Extrait de page:
────────

La mise en œuvre très insuffisante et inégale de ces principes et de cette politique par l’Etat plonge un grand nombre de soignants dans l’inquiétude et dans la perplexité face à un discours politique ambigu où l’on ne sait plus très bien si les concepts de « Santé Mentale » ou de « Réseaux » viendraient se substituer aux prétendus « échecs » de la psychiatrie de Secteur.
Soyons clairs et fermes en la matière : le projet des réseaux de Santé Mentale ne vaut que là où le secteur a été réalisé dans toutes ses exigences de base (disparition des concentrations asilaires, traitement ambulatoire de la chronicité, dispositif d’accueil 24h sur 24 des urgences, articulations étroites avec les dispositifs sanitaires et sociaux de l’aire d’exercice, régression de la contrainte aux soins, disparition complète de la confusion entre lieux de vie et lieux de soins, partage et coopération constante avec les « usagers » (familles et patients).
La Santé Mentale est une étape supplémentaire de réalisation de la psychiatrie de secteur. Elle ne vaut rien si elle prétend se substituer ou compenser l’absence de réalisation de ces étapes préliminaires.
Ce préalable posé, quelle est donc cette étape nouvelle, et quel serait son territoire idéal de mise en œuvre ?
J’y vois, quant à moi, l’occasion rêvée de réparer enfin le péché originel du Secteur, dans sa conception et dans sa mise en œuvre : cette malfaçon, cette aberration, cette ambiguïté consistant à renoncer, dès le départ, à une Psychiatrie Générale, s’intéressant au développement psychique du sujet (et à ses accidents) de la naissance à la mort, pour couper en deux cette continuité existentielle à l’âge de 16 ans ! (ou 15 ans et 3 mois diraient les administratifs, dans leur arithmomanie infra décimale !). S’il est (et j’en doute !) des arguments cliniques essentiels pour spécifier la pratique d’un psychiatre de l’enfant, il en est de bien plus sérieux pour réduire le gouffre qui s’est instauré entre ces deux sous-disciplines dont les clientèles se chevauchent ou se disjoignent selon le caractère « désirable » ou « indésirable » de leur interface : les adolescents.

────────

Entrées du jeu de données
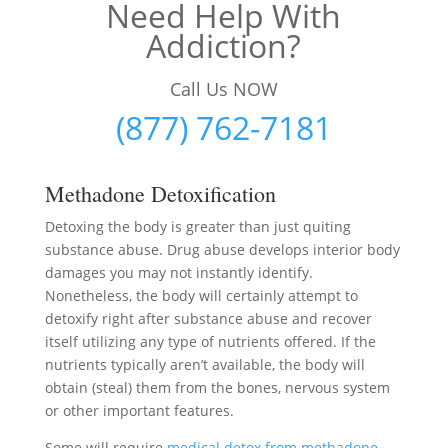
Need Help With
Addiction?
Call Us NOW
(877) 762-7181
Methadone Detoxification
Detoxing the body is greater than just quiting
substance abuse. Drug abuse develops interior body
damages you may not instantly identify.
Nonetheless, the body will certainly attempt to
detoxify right after substance abuse and recover
itself utilizing any type of nutrients offered. If the
nutrients typically aren’t available, the body will
obtain (steal) them from the bones, nervous system
or other important features.
Some will require
medical detox from methadone
–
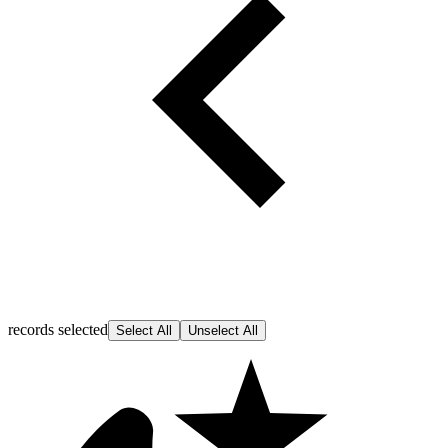
records selected
Select All
Unselect All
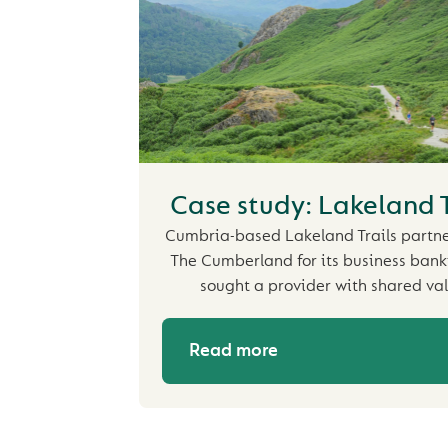
Case study: Lakeland T
Cumbria-based Lakeland Trails partn
The Cumberland for its business banki
sought a provider with shared val
Read more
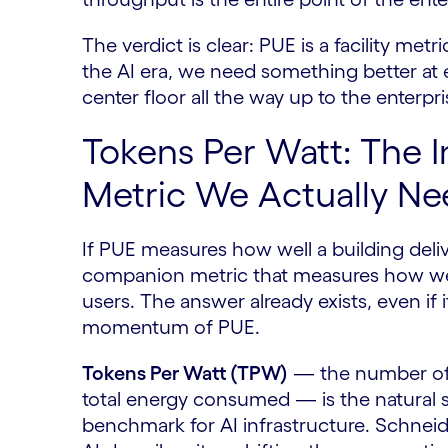
The verdict is clear: PUE is a facility m
the AI era, we need something better at 
center floor all the way up to the enterpr
Tokens Per Watt: The I
Metric We Actually Ne
If PUE measures how well a building del
companion metric that measures how well
users. The answer already exists, even if i
momentum of PUE.
Tokens Per Watt (TPW)
— the number of 
total energy consumed — is the natural s
benchmark for AI infrastructure. Schneide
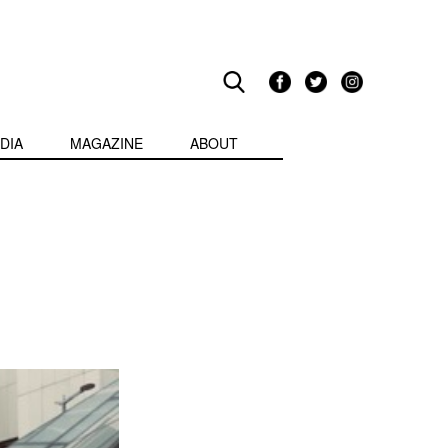
DIA
MAGAZINE
ABOUT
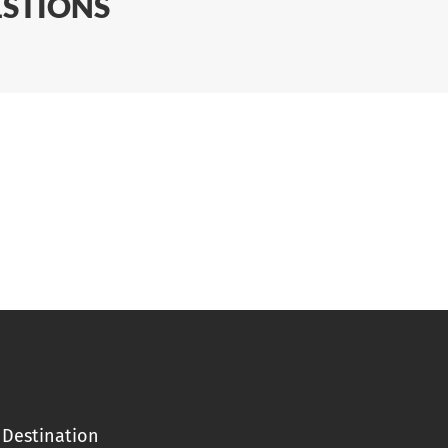
ESTIONS
Destination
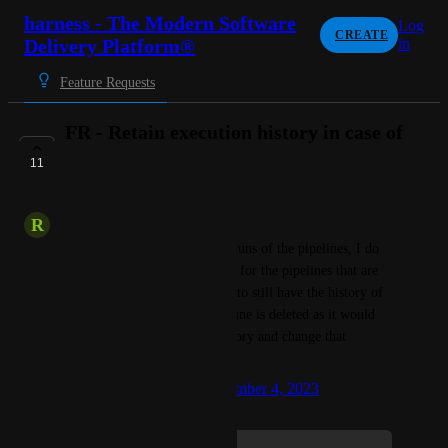
harness - The Modern Software
Log
CREATE
Delivery Platform®
in
Feature Requests
FR - Retain execution history in case of
pipeline deletion
11
IN PROGRESS
R
Representative Llama
I see that when I checked old runs of the pipelines, I do 
not see the pipeline executions for the pipelines that are 
deleted. Ideally, I would want to still have the history of 
the execution even if the pipeline is deleted as it would 
help track the deployment history and change that 
deployed in the past.
Created by
Ankit Kumar
September 4, 2023
·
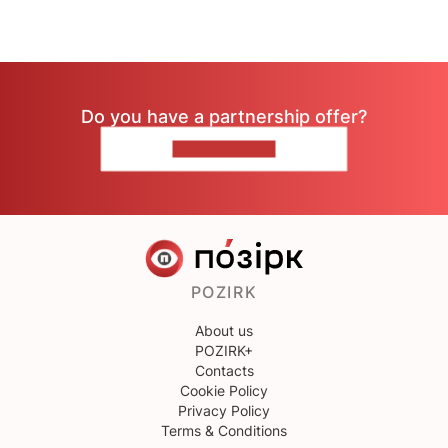
Do you have a partnership offer?
CONTACT US
POZIRK
About us
POZIRK+
Contacts
Cookie Policy
Privacy Policy
Terms & Conditions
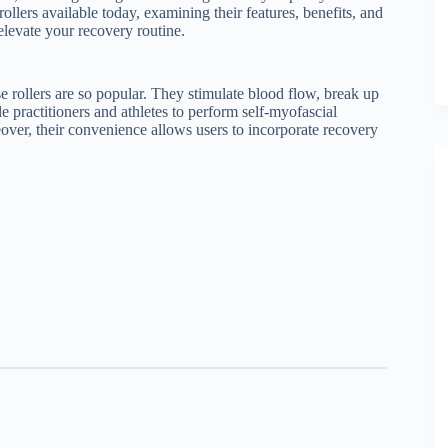
rollers available today, examining their features, benefits, and
 elevate your recovery routine.
se rollers are so popular. They stimulate blood flow, break up
le practitioners and athletes to perform self-myofascial
over, their convenience allows users to incorporate recovery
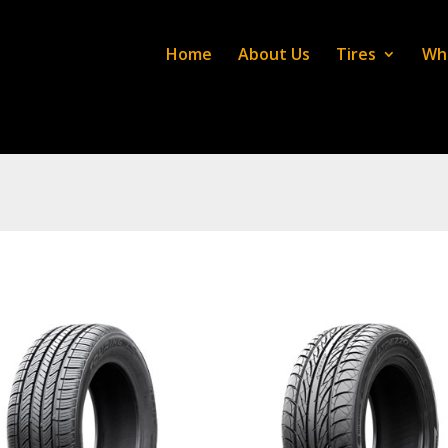
Home
About Us
Tires
Wh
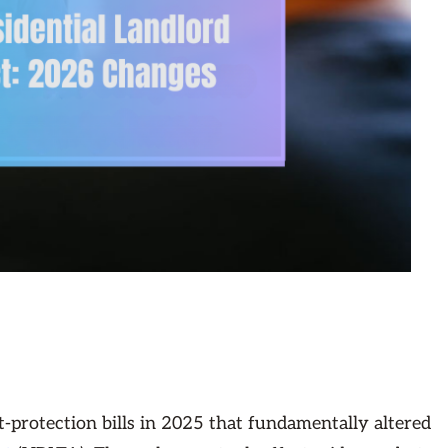
-protection bills in 2025 that fundamentally altered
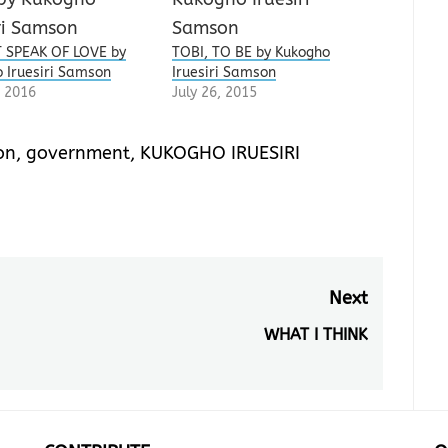
 SPEAK OF LOVE by
TOBI, TO BE by Kukogho
 Iruesiri Samson
Iruesiri Samson
 2016
July 26, 2015
on
,
government
,
KUKOGHO IRUESIRI
Next
WHAT I THINK
Next
post:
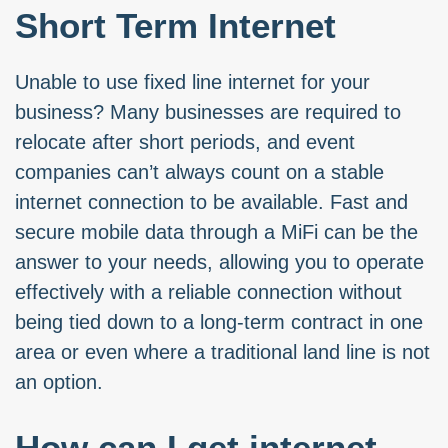
Short Term Internet
Unable to use fixed line internet for your
business? Many businesses are required to
relocate after short periods, and event
companies can’t always count on a stable
internet connection to be available. Fast and
secure mobile data through a MiFi can be the
answer to your needs, allowing you to operate
effectively with a reliable connection without
being tied down to a long-term contract in one
area or even where a traditional land line is not
an option.
How can I get internet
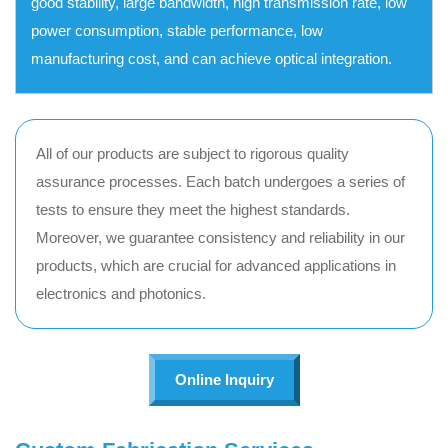
good stability, large bandwidth, high transmission rate, low
power consumption, stable performance, low
manufacturing cost, and can achieve optical integration.
All of our products are subject to rigorous quality
assurance processes. Each batch undergoes a series of
tests to ensure they meet the highest standards.
Moreover, we guarantee consistency and reliability in our
products, which are crucial for advanced applications in
electronics and photonics.
Online Inquiry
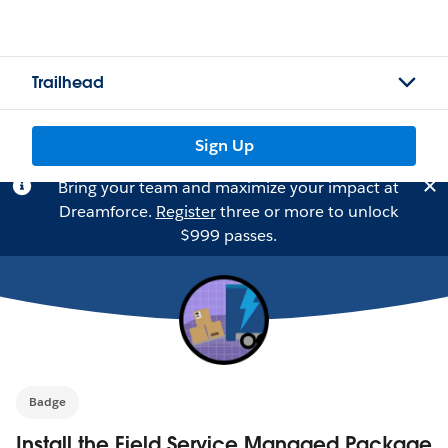
Trailhead
Sign Up
Bring your team and maximize your impact at
Dreamforce.
Register
three or more to unlock
$999 passes.
Badge
Install the Field Service Managed Package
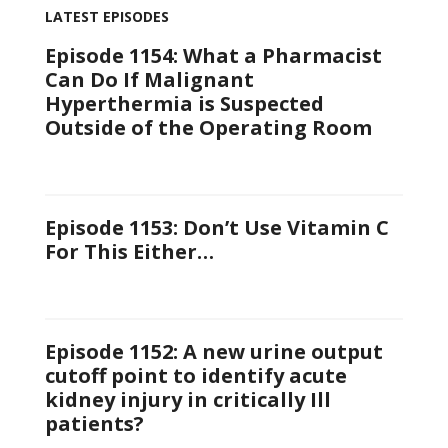
LATEST EPISODES
Episode 1154: What a Pharmacist
Can Do If Malignant
Hyperthermia is Suspected
Outside of the Operating Room
Episode 1153: Don’t Use Vitamin C
For This Either…
Episode 1152: A new urine output
cutoff point to identify acute
kidney injury in critically Ill
patients?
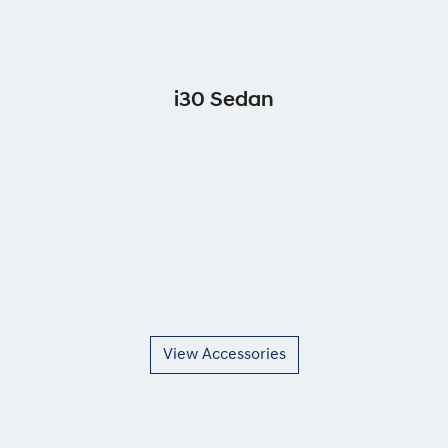
i30 Sedan
View Accessories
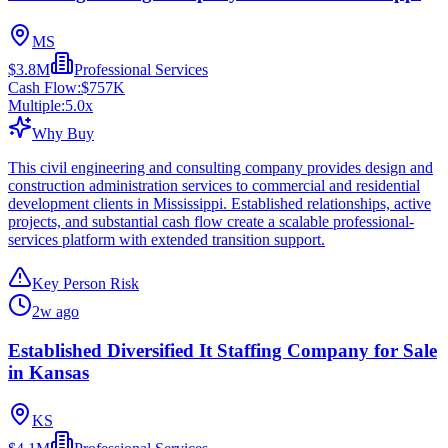
MS
$3.8M
Professional Services
Cash Flow:
$757K
Multiple:
5.0
x
Why Buy
This civil engineering and consulting company provides design and
construction administration services to commercial and residential
development clients in Mississippi. Established relationships, active
projects, and substantial cash flow create a scalable professional-
services platform with extended transition support.
Key Person Risk
2w ago
Established Diversified It Staffing Company for Sale
in Kansas
KS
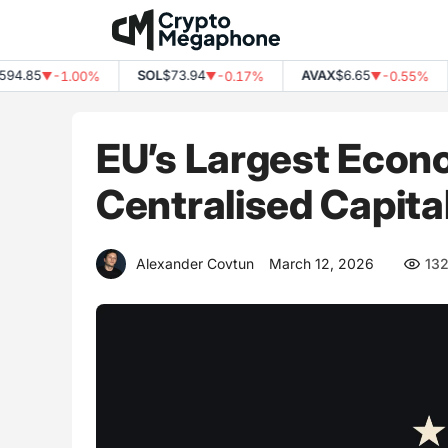
Skip
to
content
.85
SOL
$73.94
AVAX
$6.65
-1.00%
-0.17%
-0.55%
▼
▼
▼
EU’s Largest Econ
Centralised Capita
Alexander Covtun
March 12, 2026
13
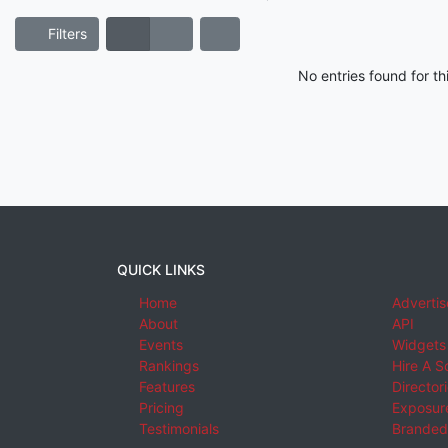
Filters
No entries found for t
QUICK LINKS
Home
Advertis
About
API
Events
Widgets
Rankings
Hire A S
Features
Director
Pricing
Exposure
Testimonials
Branded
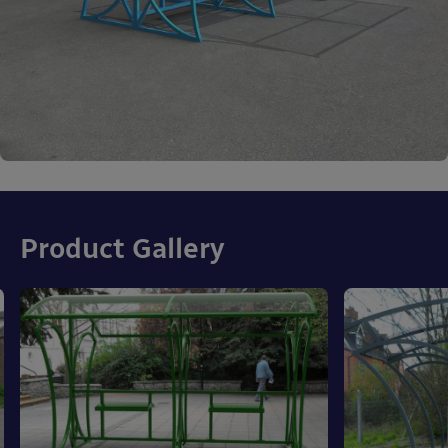
Product Gallery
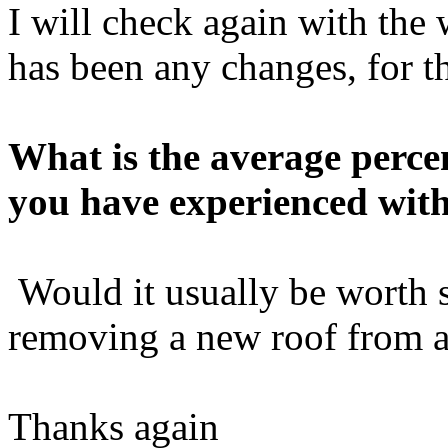
I will check again with the w
has been any changes, for th
What is the average perce
you have experienced with
Would it usually be worth 
removing a new roof from a
Thanks again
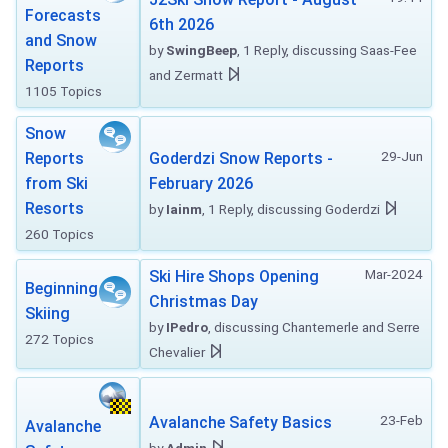
Forecasts
6th 2026
and Snow
by
SwingBeep
, 1 Reply, discussing Saas-Fee
Reports
and Zermatt
1105 Topics
Snow
29-Jun
Reports
Goderdzi Snow Reports -
from Ski
February 2026
Resorts
by
Iainm
, 1 Reply, discussing Goderdzi
260 Topics
Mar-2024
Ski Hire Shops Opening
Beginning
Christmas Day
Skiing
by
IPedro
, discussing Chantemerle and Serre
272 Topics
Chevalier
23-Feb
Avalanche Safety Basics
Avalanche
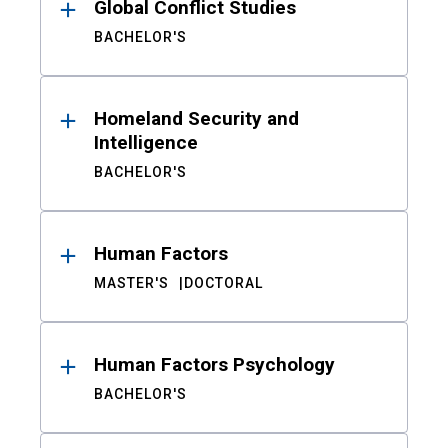
Global Conflict Studies
BACHELOR'S
Homeland Security and
Intelligence
BACHELOR'S
Human Factors
MASTER'S
DOCTORAL
Human Factors Psychology
BACHELOR'S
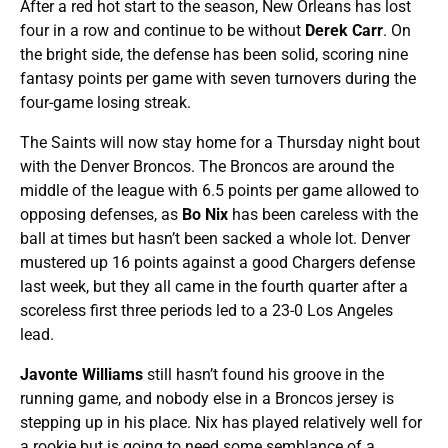
After a red hot start to the season, New Orleans has lost
four in a row and continue to be without
Derek Carr
. On
the bright side, the defense has been solid, scoring nine
fantasy points per game with seven turnovers during the
four-game losing streak.
The Saints will now stay home for a Thursday night bout
with the Denver Broncos. The Broncos are around the
middle of the league with 6.5 points per game allowed to
opposing defenses, as
Bo Nix
has been careless with the
ball at times but hasn’t been sacked a whole lot. Denver
mustered up 16 points against a good Chargers defense
last week, but they all came in the fourth quarter after a
scoreless first three periods led to a 23-0 Los Angeles
lead.
Javonte Williams
still hasn’t found his groove in the
running game, and nobody else in a Broncos jersey is
stepping up in his place. Nix has played relatively well for
a rookie but is going to need some semblance of a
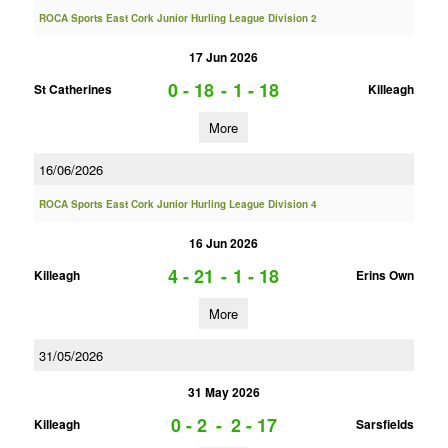
ROCA Sports East Cork Junior Hurling League Division 2
17 Jun 2026
0 - 18
-
1 - 18
St Catherines
Killeagh
More
16/06/2026
ROCA Sports East Cork Junior Hurling League Division 4
16 Jun 2026
4 - 21
-
1 - 18
Killeagh
Erins Own
More
31/05/2026
31 May 2026
0 - 2
-
2 - 17
Killeagh
Sarsfields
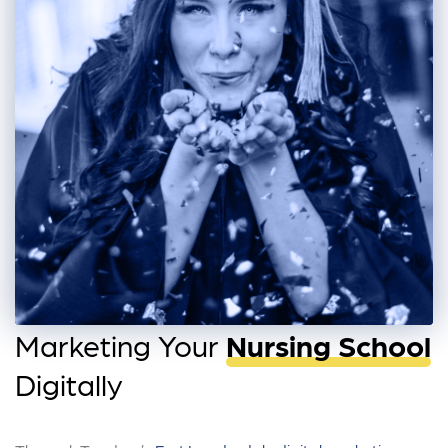
Marketing Your
Nursing School
Digitally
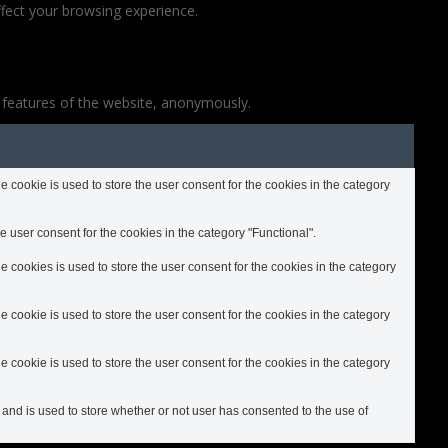
fect your browsing experience.
y features of the website, anonymously.
cookie is used to store the user consent for the cookies in the category
 user consent for the cookies in the category "Functional".
cookies is used to store the user consent for the cookies in the category
cookie is used to store the user consent for the cookies in the category
cookie is used to store the user consent for the cookies in the category
nd is used to store whether or not user has consented to the use of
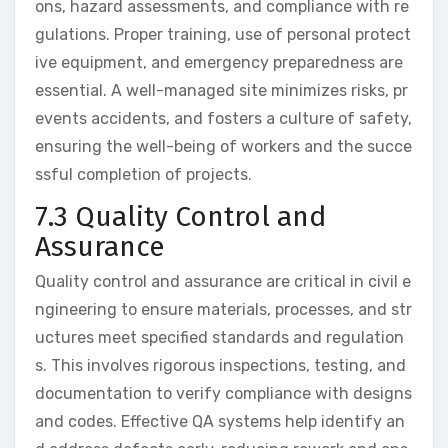
ons, hazard assessments, and compliance with re
gulations. Proper training, use of personal protect
ive equipment, and emergency preparedness are
essential. A well-managed site minimizes risks, pr
events accidents, and fosters a culture of safety,
ensuring the well-being of workers and the succe
ssful completion of projects.
7.3 Quality Control and
Assurance
Quality control and assurance are critical in civil e
ngineering to ensure materials, processes, and str
uctures meet specified standards and regulation
s. This involves rigorous inspections, testing, and
documentation to verify compliance with designs
and codes. Effective QA systems help identify an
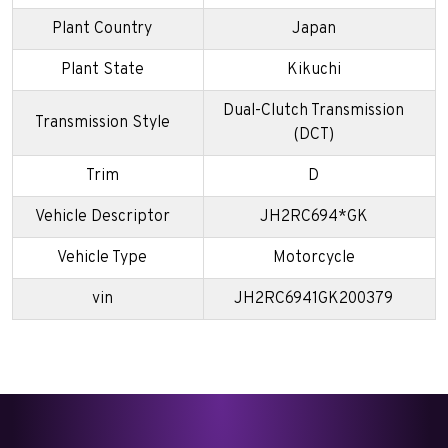
Plant Country
Japan
Plant State
Kikuchi
Dual-Clutch Transmission
Transmission Style
(DCT)
Trim
D
Vehicle Descriptor
JH2RC694*GK
Vehicle Type
Motorcycle
vin
JH2RC6941GK200379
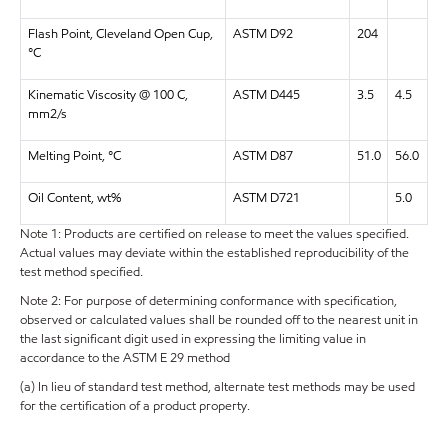
Flash Point, Cleveland Open Cup,
ASTM D92
204
°C
Kinematic Viscosity @ 100 C,
ASTM D445
3.5
4.5
mm2/s
Melting Point, °C
ASTM D87
51.0
56.0
Oil Content, wt%
ASTM D721
5.0
Note 1: Products are certified on release to meet the values specified.
Actual values may deviate within the established reproducibility of the
test method specified.
Note 2: For purpose of determining conformance with specification,
observed or calculated values shall be rounded off to the nearest unit in
the last significant digit used in expressing the limiting value in
accordance to the ASTM E 29 method
(a) In lieu of standard test method, alternate test methods may be used
for the certification of a product property.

────────

Consignes de l'exercice:
1: Traduisez en anglais la phrase suivante de l'extrait sur la psychiatrie de secteur : « La Santé Mentale est une étape supplémentaire de réalisation de la psychiatrie de secteur. »
2: D'après l'extrait sur la psychiatrie de secteur, à quel âge la continuité existentielle a-t-elle été coupée en deux ?

Corrigé:
1: Mental Health is an additional stage in the implementation of sector psychiatry.

2: Elle a été coupée en deux à l'âge de 16 ans.